Things to do »
1 - Answer these from the letter of credit passage:
(a) What happens to the Series 2003-1 Letter of Credit Amount when the provider honors a Credit Demand-Payout or a Termination Demand?
(b) Which annex gives the form of DTAG's written notice certifying that no Event of Bankruptcy has occurred?
(c) Which annex gives the form of the Trustee's written request to reduce the amount?
2 - In the letter of credit passage, what must occur for the Series 2003-1 Letter of Credit Amount to be reinstated after a Credit Demand other than a Credit Demand-Payout? State any limit on that reinstatement. Answer in one to three sentences.

Passage shown »
= = =

Upon the Series 2003-1 Letter of Credit Provider honoring any Credit Demand
(other than a Credit Demand-Payout) presented hereunder, the Series 2003-1
Letter of Credit Amount shall automatically be decreased by an amount equal to
the amount of such Credit Demand. In addition to the foregoing reduction, the
Series 2003-1 Letter of Credit Amount shall automatically be reduced to zero and
this Series 2003-1 Letter of Credit shall be terminated upon the Series 2003-1
Letter of Credit Provider honoring a Credit Demand-Payout or a Termination
Demand presented to it hereunder.
The Series 2003-1 Letter of Credit Amount shall be automatically reinstated
with respect to reimbursement of any Credit Demand (other than a Credit
Demand-Payout) when and to the extent, but only when and to the extent, that (i)
the Series 2003-1 Letter of Credit Provider is reimbursed by any of the Lessees
or DTAG (on behalf of any of the Lessees), as the case may be, in full for any
amount drawn hereunder by any Credit Demand (other than a Credit Demand-Payout)
and (ii) the Series 2003-1 Letter of Credit Provider receives written notice
from DTAG in substantially the form of Annex C attached hereto certifying that
no Event of Bankruptcy (as defined in Annex C attached hereto) with respect to
DTAG, DTG or any other Lessee has occurred and is continuing; provided, however,
that the Series 2003-1 Letter of Credit Amount shall, in no event, be reinstated
to an amount greater than the Series 2003-1 Letter of Credit Amount as in effect
immediately prior to such Credit Demand.
A-2
The Series 2003-1 Letter of Credit Amount shall be automatically reduced in
accordance with the terms of a written request from the Trustee to the Series
2003-1 Letter of Credit Provider in substantially the form of Annex D attached
hereto that is acknowledged and agreed to in writing by the Series 2003-1 Letter
of Credit Provider. The Series 2003-1 Letter of Credit Amount shall be
automatically increased upon receipt by (and written acknowledgment of such
receipt by) the Trustee of written notice from the Series 2003-1 Letter of
Credit Provider in substantially the form of Annex E attached hereto certifying
that the Series 2003-1 Letter of Credit Amount has been increased and setting
forth the amount of such increase.

= = =

Given data »
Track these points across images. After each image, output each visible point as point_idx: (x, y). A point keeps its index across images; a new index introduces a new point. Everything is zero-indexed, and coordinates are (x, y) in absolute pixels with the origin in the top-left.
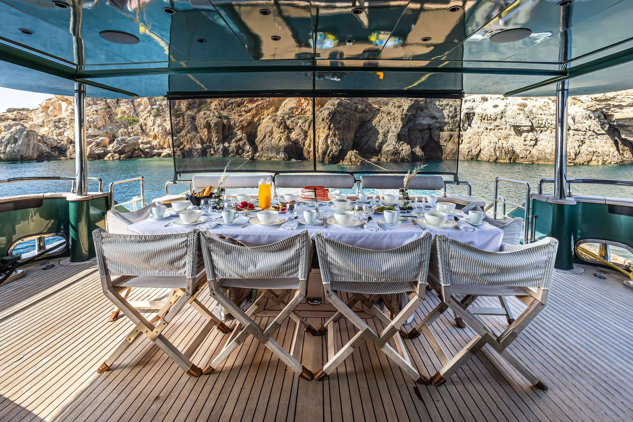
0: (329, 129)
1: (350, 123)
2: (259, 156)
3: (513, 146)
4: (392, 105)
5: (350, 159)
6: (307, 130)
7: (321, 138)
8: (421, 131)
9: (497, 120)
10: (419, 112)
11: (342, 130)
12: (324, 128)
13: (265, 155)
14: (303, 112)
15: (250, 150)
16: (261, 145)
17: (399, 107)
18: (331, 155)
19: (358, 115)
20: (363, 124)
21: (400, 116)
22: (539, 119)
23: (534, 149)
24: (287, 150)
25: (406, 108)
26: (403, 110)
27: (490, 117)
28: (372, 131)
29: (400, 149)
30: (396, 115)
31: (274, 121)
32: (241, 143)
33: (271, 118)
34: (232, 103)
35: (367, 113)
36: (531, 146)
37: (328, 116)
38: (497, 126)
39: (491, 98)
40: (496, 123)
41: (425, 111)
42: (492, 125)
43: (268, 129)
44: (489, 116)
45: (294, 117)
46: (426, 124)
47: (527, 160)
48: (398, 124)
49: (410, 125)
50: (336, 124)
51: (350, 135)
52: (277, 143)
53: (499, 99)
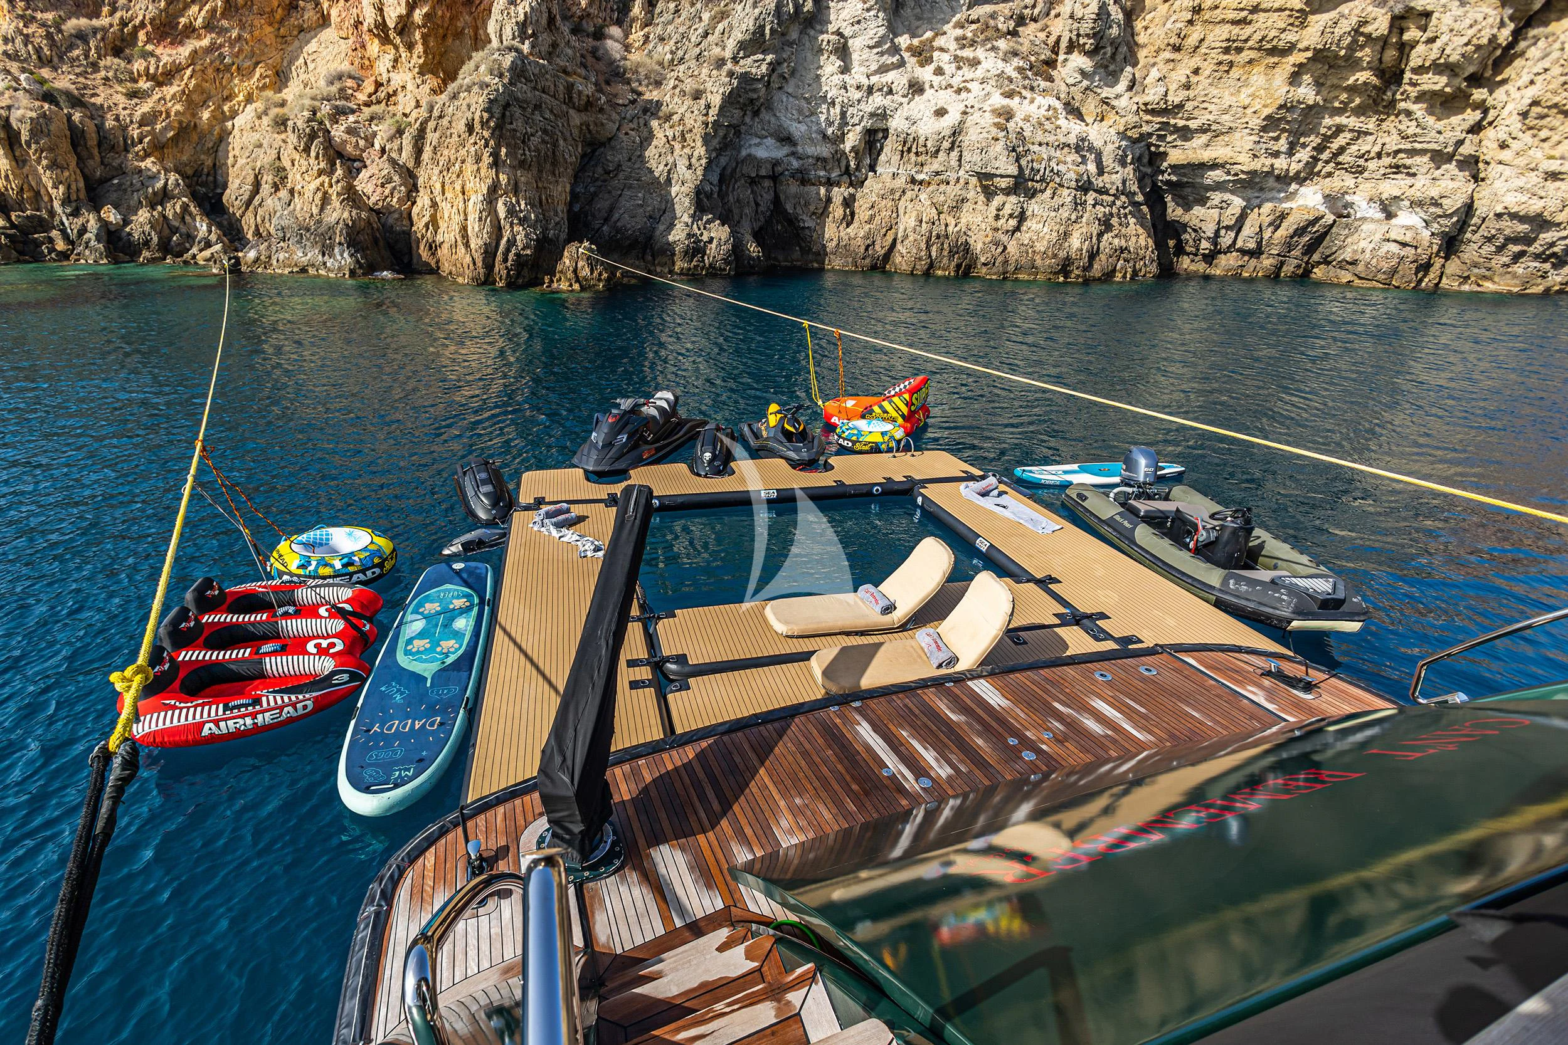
0: (496, 164)
1: (555, 144)
2: (257, 259)
3: (969, 233)
4: (674, 87)
5: (575, 271)
6: (411, 164)
7: (473, 198)
8: (753, 182)
9: (941, 153)
10: (748, 120)
11: (535, 171)
12: (478, 160)
13: (282, 256)
14: (382, 94)
15: (213, 237)
16: (249, 215)
17: (697, 95)
18: (511, 256)
19: (576, 119)
20: (594, 151)
21: (699, 131)
22: (1035, 157)
23: (1013, 242)
24: (354, 238)
25: (716, 100)
26: (708, 107)
27: (925, 146)
28: (621, 176)
29: (705, 238)
30: (689, 122)
31: (281, 123)
32: (172, 209)
33: (265, 113)
34: (81, 36)
35: (601, 110)
36: (1008, 231)
37: (486, 115)
38: (937, 173)
39: (932, 86)
40: (936, 166)
41: (765, 115)
42: (926, 169)
43: (265, 158)
44: (921, 141)
45: (353, 112)
46: (767, 160)
47: (995, 270)
48: (696, 154)
49: (723, 161)
50: (516, 146)
51: (560, 190)
52: (315, 211)
53: (949, 90)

= = =

Written answers »
1 -
(a) It is automatically reduced to zero, and the Series 2003-1 Letter of Credit is terminated.
(b) Annex C.
(c) Annex D.

2 - The amount is reinstated only when, and to the extent that, the provider is reimbursed in full for the amount drawn by any of the Lessees or by DTAG on their behalf. The provider must also receive written notice from DTAG, substantially in the form of Annex C, certifying that no Event of Bankruptcy with respect to DTAG, DTG or any other Lessee has occurred and is continuing. Even then, the amount can never be reinstated above the level in effect immediately before that Credit Demand.